* _Activity_: As the answer, give a copy of each line below that includes the word "female".

* _Dataset extract_:

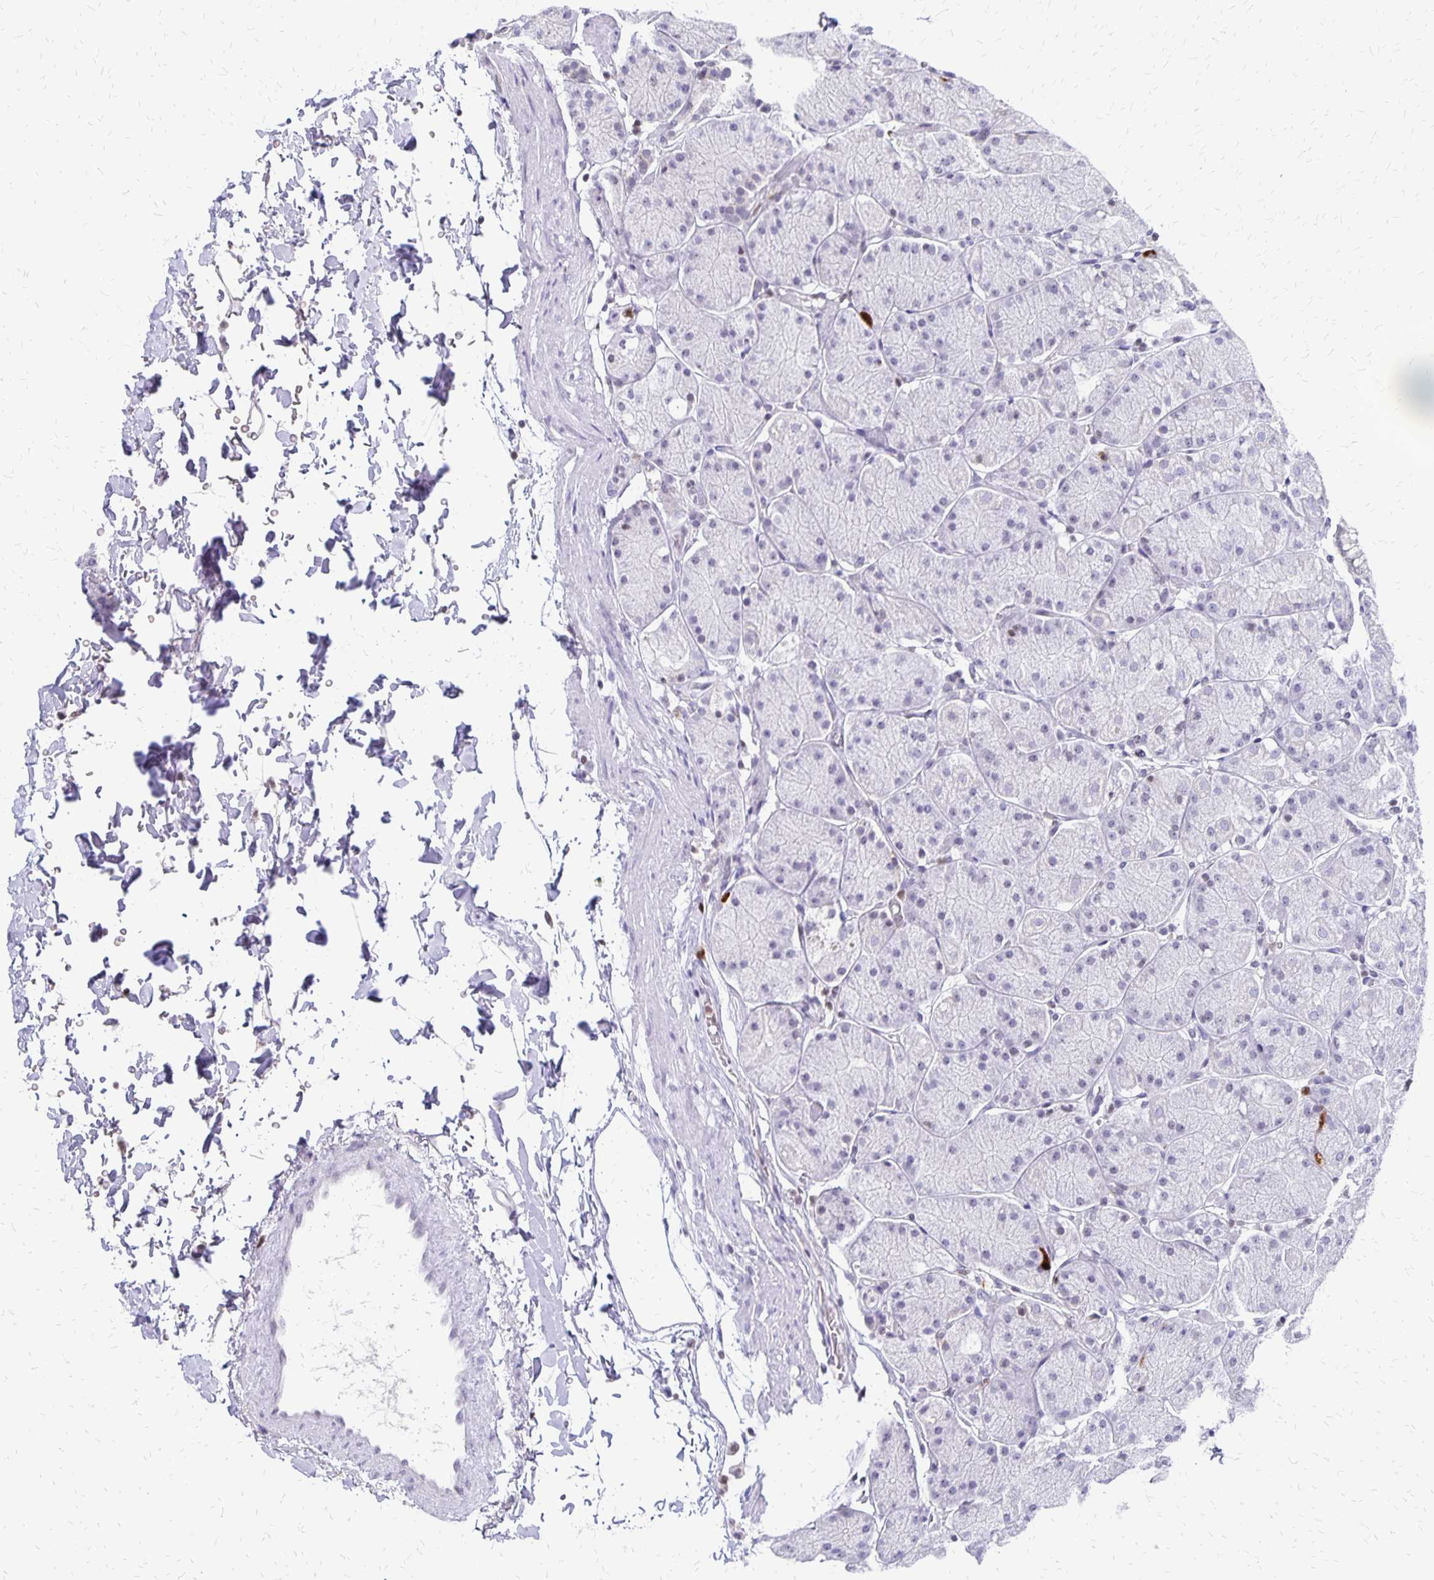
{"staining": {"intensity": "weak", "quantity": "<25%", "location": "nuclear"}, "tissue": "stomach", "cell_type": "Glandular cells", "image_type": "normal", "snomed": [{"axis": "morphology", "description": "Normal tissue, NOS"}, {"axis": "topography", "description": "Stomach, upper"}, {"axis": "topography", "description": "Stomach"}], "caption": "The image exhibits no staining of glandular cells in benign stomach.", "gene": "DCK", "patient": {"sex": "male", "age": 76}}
==
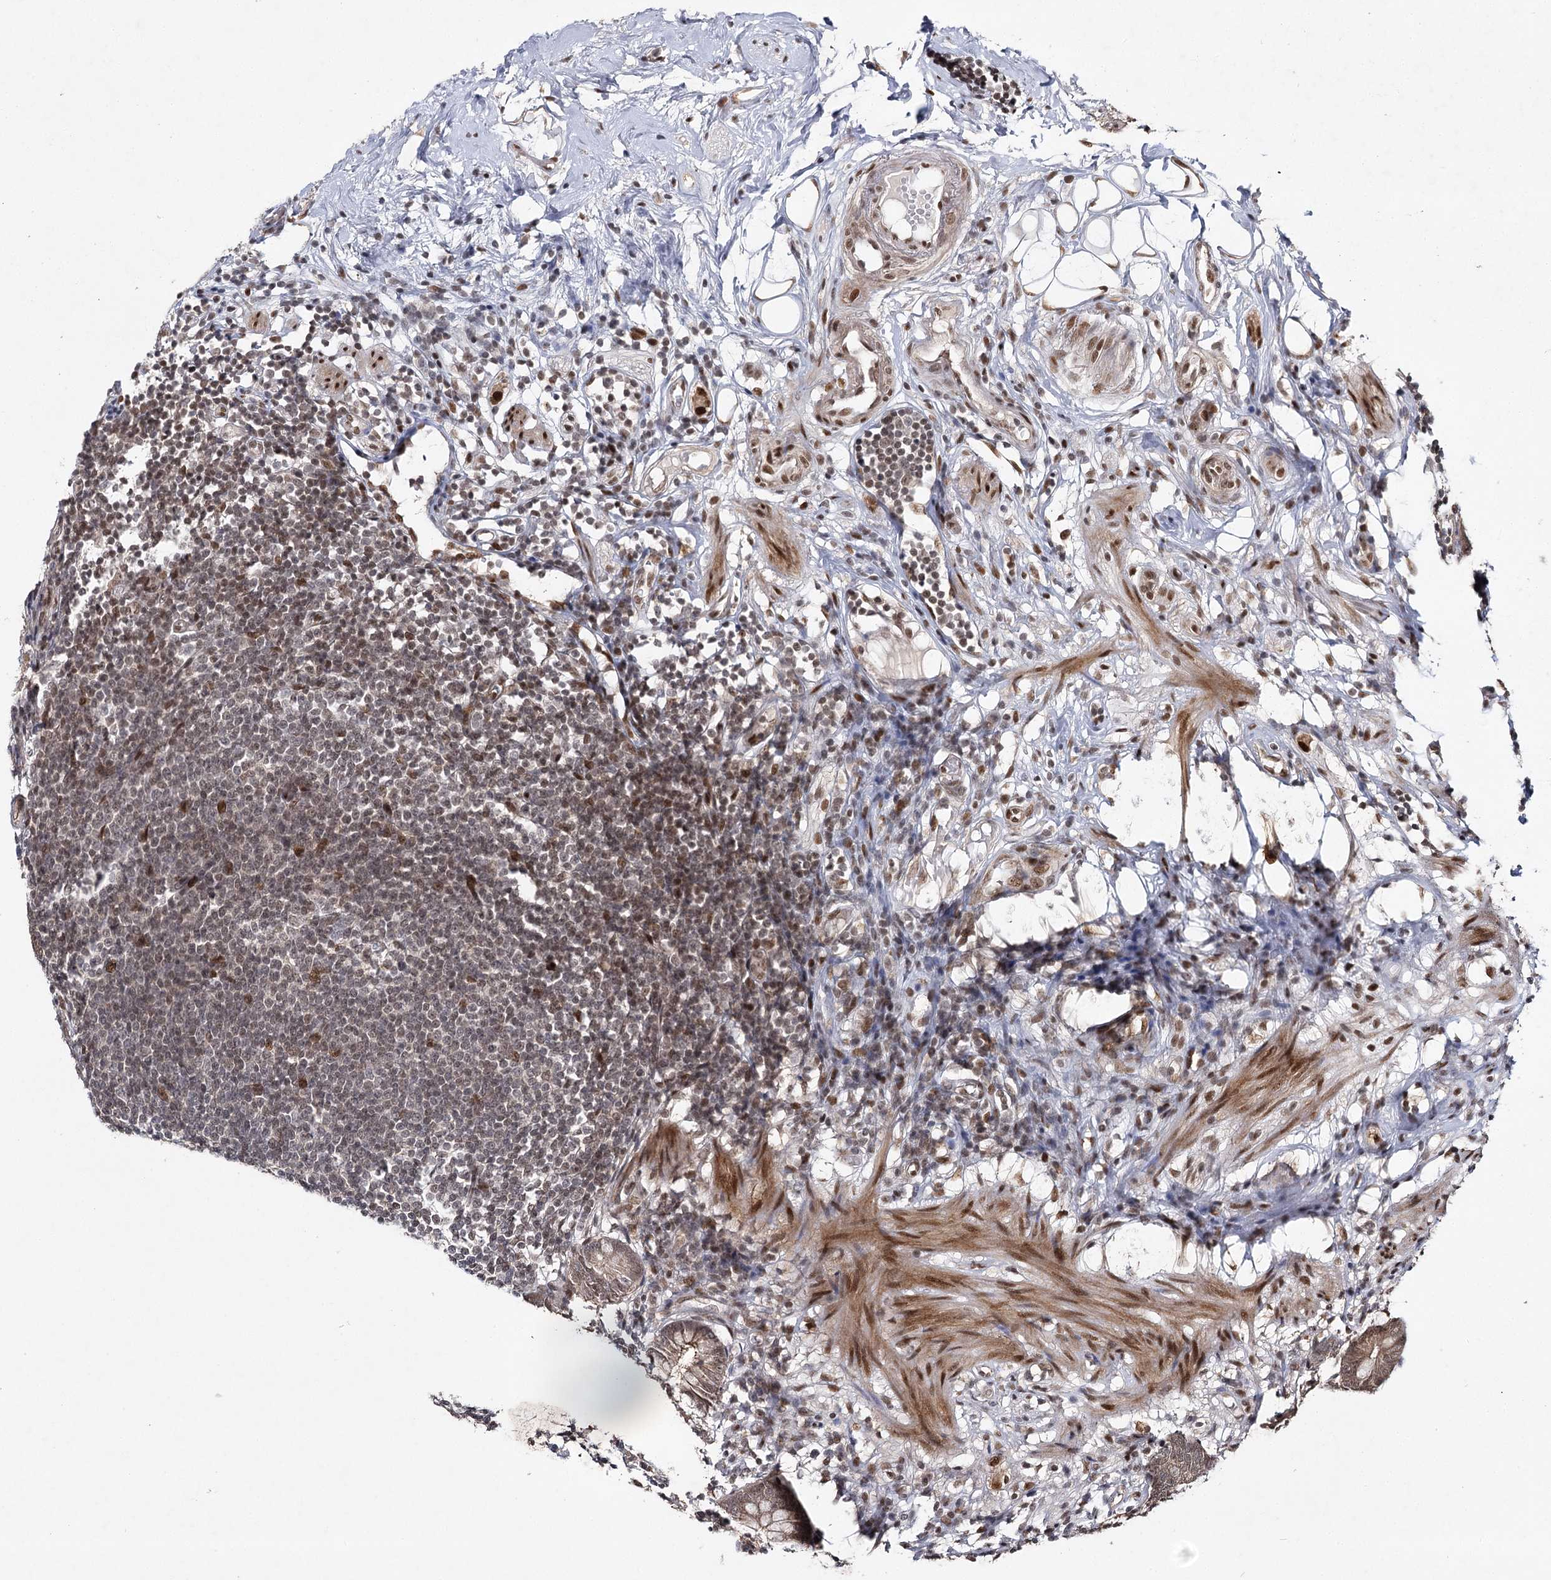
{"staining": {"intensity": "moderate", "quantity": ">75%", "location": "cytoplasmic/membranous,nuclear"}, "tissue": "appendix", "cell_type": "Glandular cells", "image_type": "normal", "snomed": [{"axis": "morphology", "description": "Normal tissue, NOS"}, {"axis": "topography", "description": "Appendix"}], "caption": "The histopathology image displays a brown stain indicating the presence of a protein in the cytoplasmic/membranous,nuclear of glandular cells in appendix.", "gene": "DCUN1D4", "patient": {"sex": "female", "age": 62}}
...
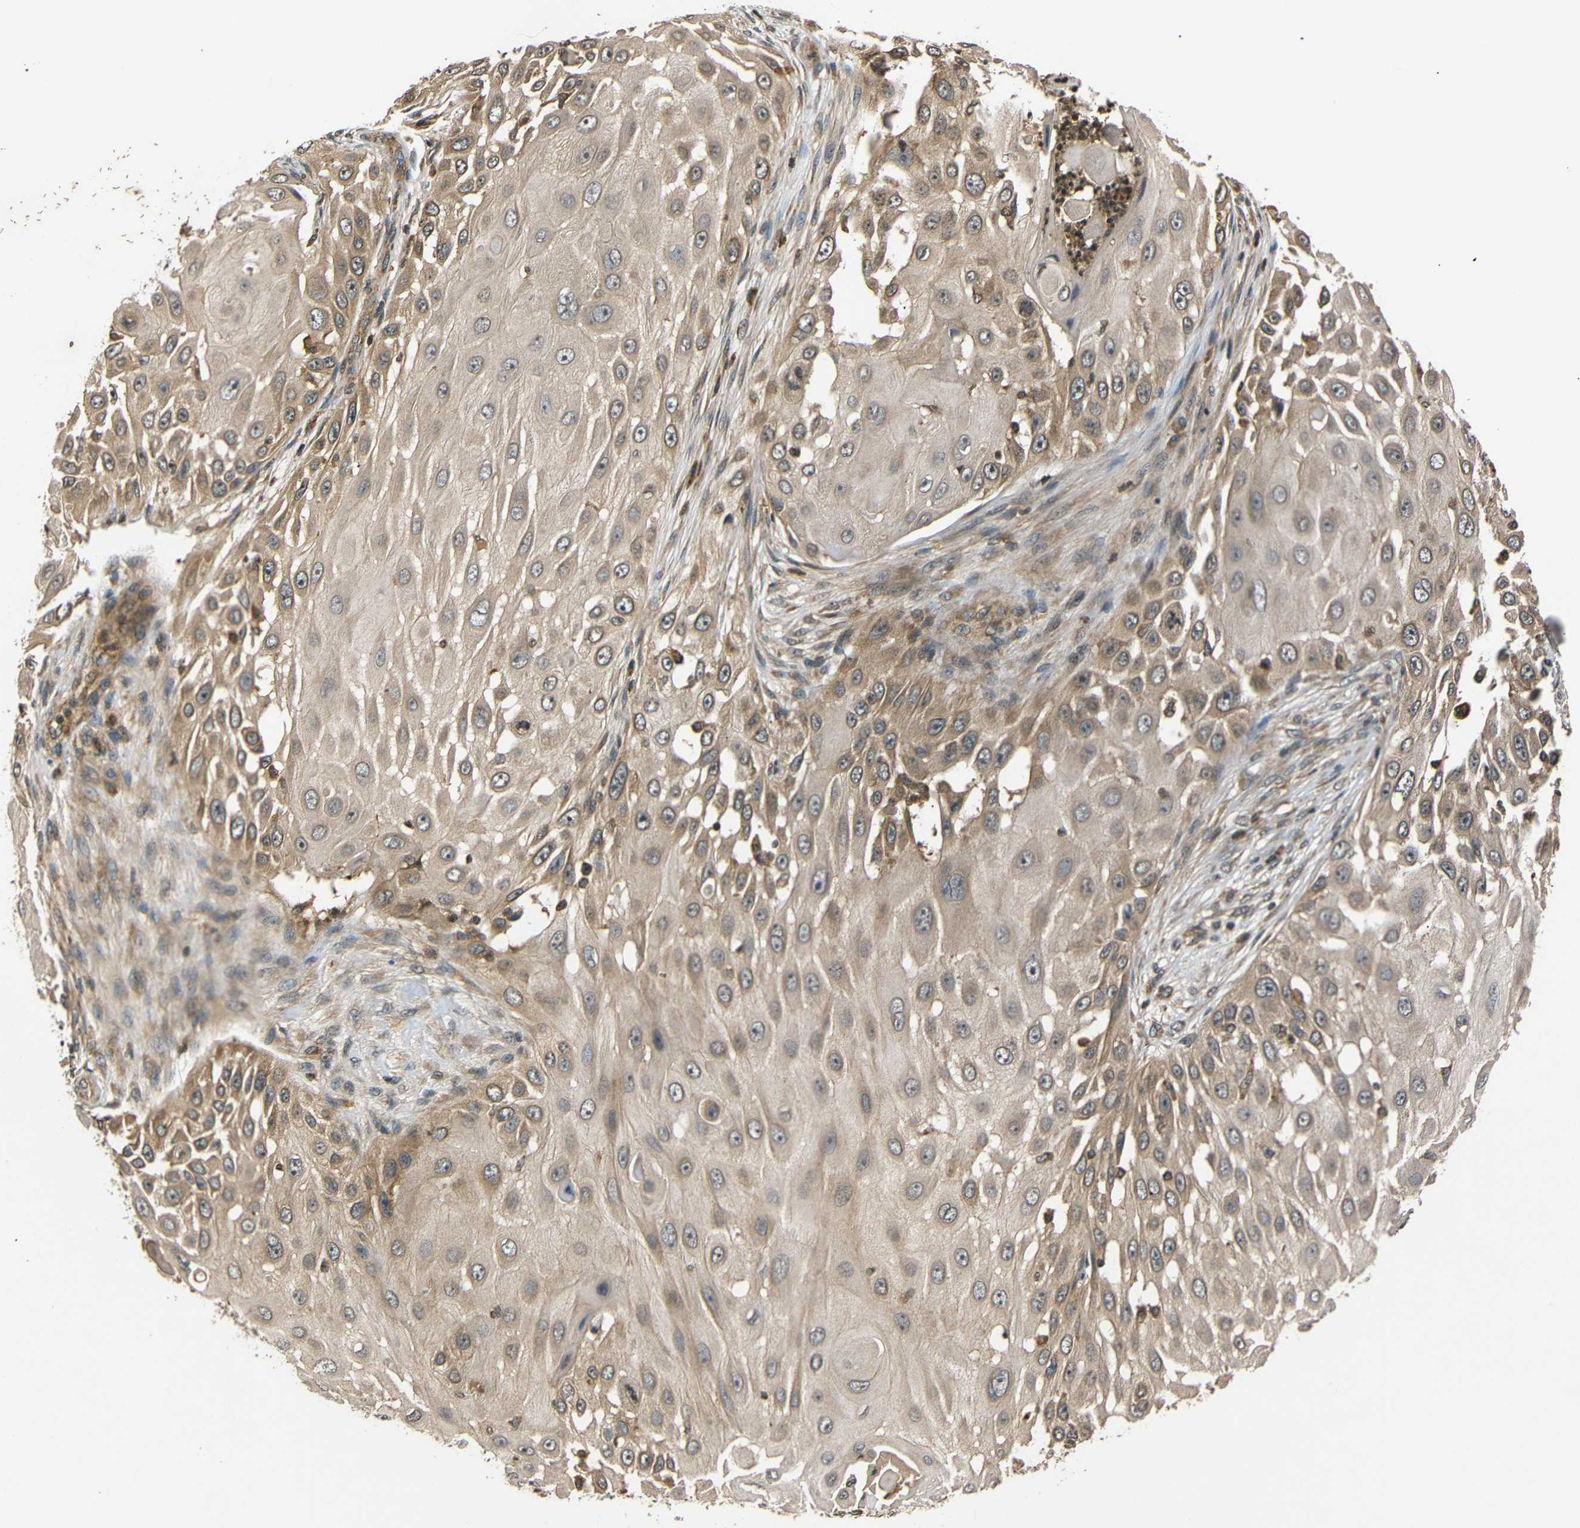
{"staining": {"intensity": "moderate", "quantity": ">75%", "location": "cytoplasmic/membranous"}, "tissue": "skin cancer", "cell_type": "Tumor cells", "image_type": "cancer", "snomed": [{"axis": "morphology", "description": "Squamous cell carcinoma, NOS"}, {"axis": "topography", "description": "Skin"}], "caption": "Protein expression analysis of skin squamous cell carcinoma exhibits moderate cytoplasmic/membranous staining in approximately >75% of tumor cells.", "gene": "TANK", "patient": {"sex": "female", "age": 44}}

* _Output below_:
{"staining": {"intensity": "moderate", "quantity": ">75%", "location": "cytoplasmic/membranous,nuclear"}, "tissue": "appendix", "cell_type": "Glandular cells", "image_type": "normal", "snomed": [{"axis": "morphology", "description": "Normal tissue, NOS"}, {"axis": "topography", "description": "Appendix"}], "caption": "The histopathology image displays a brown stain indicating the presence of a protein in the cytoplasmic/membranous,nuclear of glandular cells in appendix.", "gene": "DCUN1D4", "patient": {"sex": "female", "age": 62}}
{"staining": {"intensity": "moderate", "quantity": ">75%", "location": "cytoplasmic/membranous"}, "tissue": "skin cancer", "cell_type": "Tumor cells", "image_type": "cancer", "snomed": [{"axis": "morphology", "description": "Squamous cell carcinoma, NOS"}, {"axis": "topography", "description": "Skin"}], "caption": "Protein expression analysis of skin squamous cell carcinoma exhibits moderate cytoplasmic/membranous staining in approximately >75% of tumor cells.", "gene": "TANK", "patient": {"sex": "female", "age": 44}}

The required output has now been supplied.